与党セヌリ党の李貞鉉(イ・ジョンヒョン)代表は、「生物学的湖南(ホナム)」だそうだ。最大野党「共に民主党」の秋美愛(チュ・ミエ)議員が、CBSラジオ番組「キム・ヒョンジョンのニュースショー」の中で切り出した言葉だ。全羅南道順天(チョンラナムド・スンチョン)出身である李代表が、「大統領選挙で湖南票を持ってくる」と語ったことに脅威を感じるのかという質問に対し、秋議員は、「違う」と言い、「あの方は男性だから、生物学的に湖南ですね。私もそれに劣らず、湖南の嫁ですから」と答えた。秋議員は大邱(テグ)、夫は全羅南道井邑(チョンウブ)が故郷となっている。

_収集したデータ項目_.

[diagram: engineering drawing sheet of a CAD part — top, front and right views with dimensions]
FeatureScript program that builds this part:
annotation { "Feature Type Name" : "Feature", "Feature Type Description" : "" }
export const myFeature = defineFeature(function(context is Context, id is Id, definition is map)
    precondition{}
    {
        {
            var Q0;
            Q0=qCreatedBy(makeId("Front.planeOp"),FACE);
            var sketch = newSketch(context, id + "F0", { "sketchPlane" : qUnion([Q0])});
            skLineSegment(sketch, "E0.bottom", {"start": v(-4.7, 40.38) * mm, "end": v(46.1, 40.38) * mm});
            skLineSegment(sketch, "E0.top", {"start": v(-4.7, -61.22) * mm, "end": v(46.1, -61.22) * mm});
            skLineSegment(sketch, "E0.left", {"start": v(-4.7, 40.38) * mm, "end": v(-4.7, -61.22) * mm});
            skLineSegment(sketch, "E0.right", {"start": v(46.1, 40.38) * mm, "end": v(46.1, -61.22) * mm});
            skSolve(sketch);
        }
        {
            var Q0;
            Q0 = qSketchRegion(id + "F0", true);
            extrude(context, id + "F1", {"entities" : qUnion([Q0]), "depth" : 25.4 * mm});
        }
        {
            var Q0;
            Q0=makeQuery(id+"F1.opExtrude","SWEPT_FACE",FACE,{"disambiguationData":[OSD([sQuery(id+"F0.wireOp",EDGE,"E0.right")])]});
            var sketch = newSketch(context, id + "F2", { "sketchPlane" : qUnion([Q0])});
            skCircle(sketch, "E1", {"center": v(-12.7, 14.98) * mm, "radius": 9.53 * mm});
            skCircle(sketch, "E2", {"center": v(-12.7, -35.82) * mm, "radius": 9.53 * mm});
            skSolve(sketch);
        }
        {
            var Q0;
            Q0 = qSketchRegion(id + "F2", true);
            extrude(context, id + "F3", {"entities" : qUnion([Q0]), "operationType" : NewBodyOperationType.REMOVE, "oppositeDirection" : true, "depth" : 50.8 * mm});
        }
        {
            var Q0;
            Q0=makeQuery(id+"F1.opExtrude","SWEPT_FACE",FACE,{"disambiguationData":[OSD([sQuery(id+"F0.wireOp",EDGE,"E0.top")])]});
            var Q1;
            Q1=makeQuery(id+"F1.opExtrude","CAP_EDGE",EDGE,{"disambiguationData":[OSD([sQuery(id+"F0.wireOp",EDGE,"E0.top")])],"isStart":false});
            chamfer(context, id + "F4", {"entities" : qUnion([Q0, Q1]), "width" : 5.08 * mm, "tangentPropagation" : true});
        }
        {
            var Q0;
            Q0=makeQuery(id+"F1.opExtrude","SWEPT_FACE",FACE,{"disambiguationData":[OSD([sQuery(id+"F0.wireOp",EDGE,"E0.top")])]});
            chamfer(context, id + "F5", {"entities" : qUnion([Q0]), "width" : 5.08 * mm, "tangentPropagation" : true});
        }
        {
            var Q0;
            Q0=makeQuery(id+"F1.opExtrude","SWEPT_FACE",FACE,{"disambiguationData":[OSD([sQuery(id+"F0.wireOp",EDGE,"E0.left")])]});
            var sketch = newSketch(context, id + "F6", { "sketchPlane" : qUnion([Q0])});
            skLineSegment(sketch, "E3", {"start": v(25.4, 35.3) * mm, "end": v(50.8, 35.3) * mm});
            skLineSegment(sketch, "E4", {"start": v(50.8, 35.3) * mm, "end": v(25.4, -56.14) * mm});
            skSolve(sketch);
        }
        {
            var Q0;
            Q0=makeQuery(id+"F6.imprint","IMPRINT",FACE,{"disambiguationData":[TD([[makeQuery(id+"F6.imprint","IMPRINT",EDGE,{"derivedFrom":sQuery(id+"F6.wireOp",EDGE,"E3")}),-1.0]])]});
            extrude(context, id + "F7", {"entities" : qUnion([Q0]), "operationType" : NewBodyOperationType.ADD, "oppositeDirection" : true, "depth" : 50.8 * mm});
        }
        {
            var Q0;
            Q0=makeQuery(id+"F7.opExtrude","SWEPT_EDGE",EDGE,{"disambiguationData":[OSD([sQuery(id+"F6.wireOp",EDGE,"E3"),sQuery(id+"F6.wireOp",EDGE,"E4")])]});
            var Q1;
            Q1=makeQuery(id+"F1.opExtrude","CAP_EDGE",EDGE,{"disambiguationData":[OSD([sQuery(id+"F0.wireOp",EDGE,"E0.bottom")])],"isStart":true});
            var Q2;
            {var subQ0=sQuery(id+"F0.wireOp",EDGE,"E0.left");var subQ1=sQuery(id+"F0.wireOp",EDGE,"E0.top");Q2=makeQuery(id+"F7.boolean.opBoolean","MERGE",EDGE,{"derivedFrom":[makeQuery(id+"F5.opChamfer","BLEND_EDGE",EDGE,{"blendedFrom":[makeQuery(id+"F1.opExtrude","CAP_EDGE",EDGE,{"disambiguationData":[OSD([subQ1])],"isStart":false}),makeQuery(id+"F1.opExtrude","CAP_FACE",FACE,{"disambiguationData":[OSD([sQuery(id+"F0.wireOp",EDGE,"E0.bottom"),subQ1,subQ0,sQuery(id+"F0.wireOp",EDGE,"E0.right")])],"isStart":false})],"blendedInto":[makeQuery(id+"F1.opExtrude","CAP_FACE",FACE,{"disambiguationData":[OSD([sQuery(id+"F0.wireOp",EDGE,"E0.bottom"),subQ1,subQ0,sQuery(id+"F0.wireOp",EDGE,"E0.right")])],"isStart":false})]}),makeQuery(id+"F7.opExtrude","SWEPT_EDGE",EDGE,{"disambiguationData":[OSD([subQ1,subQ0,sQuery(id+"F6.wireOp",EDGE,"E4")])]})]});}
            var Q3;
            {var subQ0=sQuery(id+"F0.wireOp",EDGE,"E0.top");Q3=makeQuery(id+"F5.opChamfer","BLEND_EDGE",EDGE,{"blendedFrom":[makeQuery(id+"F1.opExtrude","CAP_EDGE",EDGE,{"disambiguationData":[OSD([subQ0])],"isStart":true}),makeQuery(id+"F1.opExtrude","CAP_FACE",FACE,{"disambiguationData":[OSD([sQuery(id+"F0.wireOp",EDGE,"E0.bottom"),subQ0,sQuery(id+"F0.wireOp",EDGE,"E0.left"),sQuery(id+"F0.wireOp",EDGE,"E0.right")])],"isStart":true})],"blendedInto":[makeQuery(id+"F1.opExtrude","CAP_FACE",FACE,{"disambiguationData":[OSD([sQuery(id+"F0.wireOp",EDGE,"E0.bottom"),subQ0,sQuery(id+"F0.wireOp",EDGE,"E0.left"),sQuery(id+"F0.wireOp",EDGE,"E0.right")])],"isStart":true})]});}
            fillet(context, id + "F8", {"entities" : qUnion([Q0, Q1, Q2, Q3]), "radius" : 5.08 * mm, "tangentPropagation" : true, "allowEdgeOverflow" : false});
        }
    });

_課題_.
1 – 引用文について、次の問いに答えてください。
(a) 李貞鉉氏が代表を務めるのはどの政党ですか？
(b) 秋美愛議員が発言したラジオ番組の名前は何ですか？
(c) 秋議員の夫の故郷はどこですか？
2 – 引用文の中で、人物の出身地や故郷として挙げられている地名は何ですか？すべて挙げてください。
3 – 引用文の「与党セヌリ党の李貞鉉(イ・ジ」から「ンウブ)が故郷となっている。」までの部分を、「秋議員」を「秋美愛議員」に置き換えて書き直してください。
この資料は引用文とは関係がありません。

_課題別の解答_.
1 –
(a) 与党セヌリ党
(b) CBSラジオの「キム・ヒョンジョンのニュースショー」
(c) 全羅南道井邑(チョンウブ)

2 –
全羅南道順天(チョンラナムド・スンチョン)
大邱(テグ)
全羅南道井邑(チョンウブ)

3 –
与党セヌリ党の李貞鉉(イ・ジョンヒョン)代表は、「生物学的湖南(ホナム)」だそうだ。最大野党「共に民主党」の秋美愛(チュ・ミエ)議員が、CBSラジオ番組「キム・ヒョンジョンのニュースショー」の中で切り出した言葉だ。全羅南道順天(チョンラナムド・スンチョン)出身である李代表が、「大統領選挙で湖南票を持ってくる」と語ったことに脅威を感じるのかという質問に対し、秋美愛議員は、「違う」と言い、「あの方は男性だから、生物学的に湖南ですね。私もそれに劣らず、湖南の嫁ですから」と答えた。秋美愛議員は大邱(テグ)、夫は全羅南道井邑(チョンウブ)が故郷となっている。